However, despite the increases, Henske said he still advises clients to get some form of coverage.
Not being insured “can be the single biggest devastator of a financial plan,” he said.
Elder care is expensive. The annual national median cost of a private room in a nursing home was $100,375 in 2018, according to Genworth Financial. Assisted living ran about $48,000 a year and a home health aide was $50,336 a year.
The rule of thumb generally has been to purchase LTC coverage around age 55. However, when to get it really depends on your situation.
Kent Schmidgall, a CFP and wealth advisor at Buckingham Strategic Wealth in Burlington, Iowa, bought his policy about 10 years ago — when he was 27 years old.
“I view insurance as important for protecting against catastrophic risks,” he said.
“I felt like I had all of the catastrophic risks, such as premature death, loss of income, the house burning down, liability due to a car accident …. taken care of but one glaring risk: At some point, statistically, between my wife and I, we are going to need care.”

=== Provided records ===
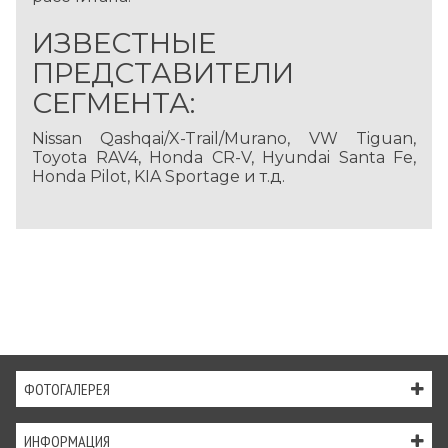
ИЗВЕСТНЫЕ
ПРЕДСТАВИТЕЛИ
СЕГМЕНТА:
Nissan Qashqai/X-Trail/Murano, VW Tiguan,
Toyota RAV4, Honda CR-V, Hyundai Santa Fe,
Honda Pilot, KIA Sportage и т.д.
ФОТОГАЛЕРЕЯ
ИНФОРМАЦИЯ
==
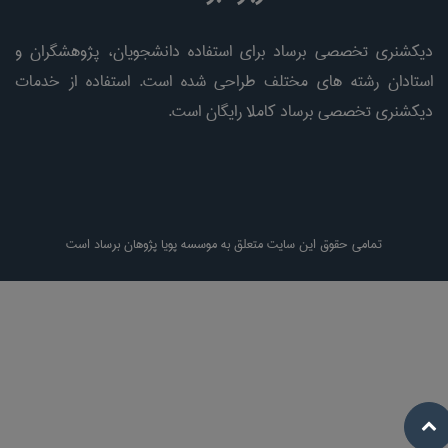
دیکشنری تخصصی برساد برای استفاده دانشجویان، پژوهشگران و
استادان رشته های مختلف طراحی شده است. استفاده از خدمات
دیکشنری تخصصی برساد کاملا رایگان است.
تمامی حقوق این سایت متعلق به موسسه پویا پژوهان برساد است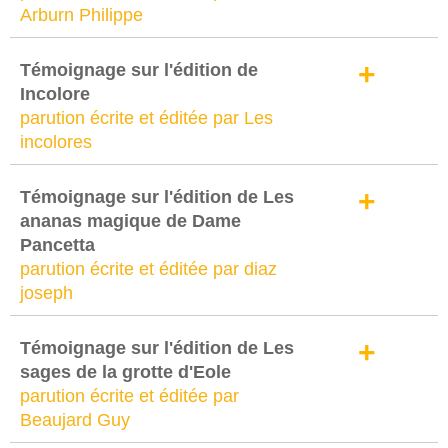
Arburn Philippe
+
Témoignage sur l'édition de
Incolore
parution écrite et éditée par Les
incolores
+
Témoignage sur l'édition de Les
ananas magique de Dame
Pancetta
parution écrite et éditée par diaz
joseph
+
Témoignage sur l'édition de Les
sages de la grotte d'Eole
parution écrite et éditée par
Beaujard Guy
...
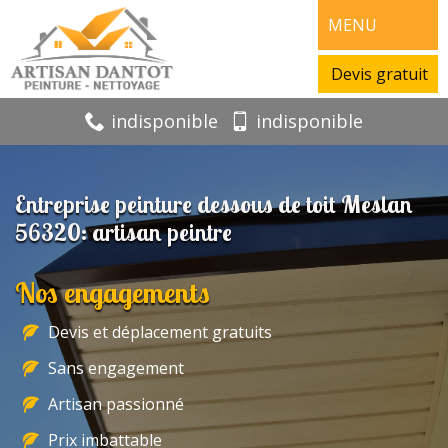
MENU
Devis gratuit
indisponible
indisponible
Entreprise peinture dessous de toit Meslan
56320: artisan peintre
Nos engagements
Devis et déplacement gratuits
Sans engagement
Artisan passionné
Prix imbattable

=== Tasks and exercises ===
• 1. In the long-term care insurance text, how old was Kent Schmidgall when he bought his policy?
• 2. Write the next part of the long-term care insurance text, picking up after its final sentence.
The items have no connection to the long-term care insurance text.

=== Task results ===
• 1. He was 27 years old.

• 2.
While younger people may be concentrating on other financial obligations, such as paying off student loans, saving for retirement and getting life and disability insurance, some experts advise addressing long-term care as soon as they can.
“The giant unknown … is health,” said Schmidgall. “The chances of being able to qualify for coverage at age 60 or age 30 or 40 is dramatically different.”
For Henske, there is no better time than the present.
“My biggest piece of advice is don’t wait to buy it,” said Henske, who purchased his own policy when he was in his early 30s.
One reason is his concern about the availability of insurance to new policyholders in the future, thanks to increasing claims and low interest rates, which aren’t giving insurers the return on their money they expected.
“There are too many creative ways to buy it today that will fit into your financial plan.”
A traditional long-term policy will cover the costs of care for a certain amount of time, generally up to six years.
The amount of coverage depends on the average cost of care for your location. Most insurers offer it in the form of a monthly benefit, like $6,000 a month, and some may offer inflation protection. In other words, that monthly benefit will grow with inflation.
If you don’t want to lay out money for something you may never use, there is a newer option: a hybrid policy that covers long-term care costs, but becomes life insurance paid to heirs if it is not used.
Of the 350,000 Americans who bought long-term care protection in 2018, 85% chose the hybrid coverage, which is also called combo or linked-benefit, according to the long-term care insurance association.
The main difference is price, Henske said. You’ll pay more for the combo product.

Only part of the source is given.